[Tarea a realizar]
Continúa, por favor, el fragmento sobre las frases hechas y los lugares comunes a partir de su última oración.

[Fragmento seleccionado]
--*--
Don Francisco de Quevedo y Villegas, harto de que en su siglo XVII las frases hechas, los clichés, las muletillas del idioma anduviesen como Pedro por su casa (acabo de usar una), escribió un divertidísimo «Cuento de cuentos» usando para componerlo nada más que lugares comunes del habla corriente. Ya en la introducción al mismo se burlaba, por ejemplo, de una pareja consolidada, una pareja de hecho, como es la de «mal hablado» para designar a quien habla mal. Decía Quevedo que no sólo era un incordio escucharla (y aquí va otra) cada dos por tres, sino que, además, estaba mal, pues debería en justicia tildársele de «mal hablador». Pues bien, como todo vuelve, cada vez que miro los muros de la patria mía (o sea, prensa, radio, televisión e internet) veo en ellos reflejadas las voces de tantos políticos, de sedicentes periodistas de cotilleo (pues no son dignos de usurpar tan noble profesión), de tantos presuntos o supuestos escritores, de tanto charlatán televisivo famosete que no saben apartarse de esta suma espantosa: sustantivo muerto seguido de adjetivo muerto. Para ellos, todo dato es «esclarecedor»; todo esfuerzo, «denodado»; toda relación, «estrecha»; toda facilidad, «pasmosa»; toda fe, «inquebrantable»; todo incendio es «devastador» y toda lucha, «titánica». Vagos son, perezosos, aburridos, coñazos, todo el día dale que te pego (acabo de escribir la tercera) con sus parejitas estables, estabilizadas y desestabilizadoras a mis oídos.
--*--
[Registros de datos]

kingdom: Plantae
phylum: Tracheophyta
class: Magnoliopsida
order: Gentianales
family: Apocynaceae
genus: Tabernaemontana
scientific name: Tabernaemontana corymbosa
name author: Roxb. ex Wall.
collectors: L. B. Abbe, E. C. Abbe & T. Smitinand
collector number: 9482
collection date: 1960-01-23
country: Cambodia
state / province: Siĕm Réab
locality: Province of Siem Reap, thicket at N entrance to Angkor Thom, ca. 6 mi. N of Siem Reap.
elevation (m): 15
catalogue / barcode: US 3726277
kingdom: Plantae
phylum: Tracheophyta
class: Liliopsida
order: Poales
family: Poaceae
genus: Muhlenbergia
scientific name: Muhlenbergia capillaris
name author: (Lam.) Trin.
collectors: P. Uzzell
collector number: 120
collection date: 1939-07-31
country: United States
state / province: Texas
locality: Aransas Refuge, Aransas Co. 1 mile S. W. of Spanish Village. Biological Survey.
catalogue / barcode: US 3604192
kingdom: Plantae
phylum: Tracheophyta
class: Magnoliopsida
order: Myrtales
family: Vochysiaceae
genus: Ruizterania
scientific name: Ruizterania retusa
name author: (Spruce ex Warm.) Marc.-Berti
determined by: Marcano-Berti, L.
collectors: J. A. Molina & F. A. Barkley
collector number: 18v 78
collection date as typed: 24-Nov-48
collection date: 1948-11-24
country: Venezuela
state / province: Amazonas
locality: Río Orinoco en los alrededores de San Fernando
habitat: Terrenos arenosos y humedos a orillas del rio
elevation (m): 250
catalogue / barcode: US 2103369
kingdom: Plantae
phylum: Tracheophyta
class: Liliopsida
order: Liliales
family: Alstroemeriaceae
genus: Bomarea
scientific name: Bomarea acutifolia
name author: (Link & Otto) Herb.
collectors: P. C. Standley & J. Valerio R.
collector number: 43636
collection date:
--*--
[Respuesta del ejercicio]
Hagamos un «Cuento de cuentos» actual con ellas: «Tras una animada conversación sobre el aparatoso accidente en el que se registraron escenas dantescas, se decidió por aplastante y abrumadora mayoría, tras un debate intenso y acalorado, tomar la decisión irrevocable de no caldear el ambiente, lo que constituiría un craso error. Con su inconfundible estilo y tras contemplar las impactantes imágenes del lamentable espectáculo previo al fatal desenlace de consecuencias irreparables, el ministro portavoz llamó poderosamente la atención sobre la imperiosa necesidad de evitar la situación insostenible a que daría lugar la tensa espera y la tortuosa senda que la triste pérdida de la desconsolada viuda acarrearía». No he tardado ni dos minutos en inventármelo, pues basta con aplicar la falsilla del pensamiento dormilón y adormilado para conseguirlo. Ahí va otro «Cuento de cuentos»: «Con puntualidad británica y, a pesar de su apretada agenda, el reparto de lujo, de reconocido prestigio, se dio un baño de multitudes en el marco incomparable de una conocida discoteca junto a una playa de moda de paisaje idílico, tras lo cual se tomaron los populares actores un merecido descanso. El glamouroso acontecimiento provocó la sana envidia de abundantes curiosos que abonaron un precio astronómico en antiguas pesetas, sin cómodos plazos, para no perderse tan rabiosa actualidad en ese día inolvidable».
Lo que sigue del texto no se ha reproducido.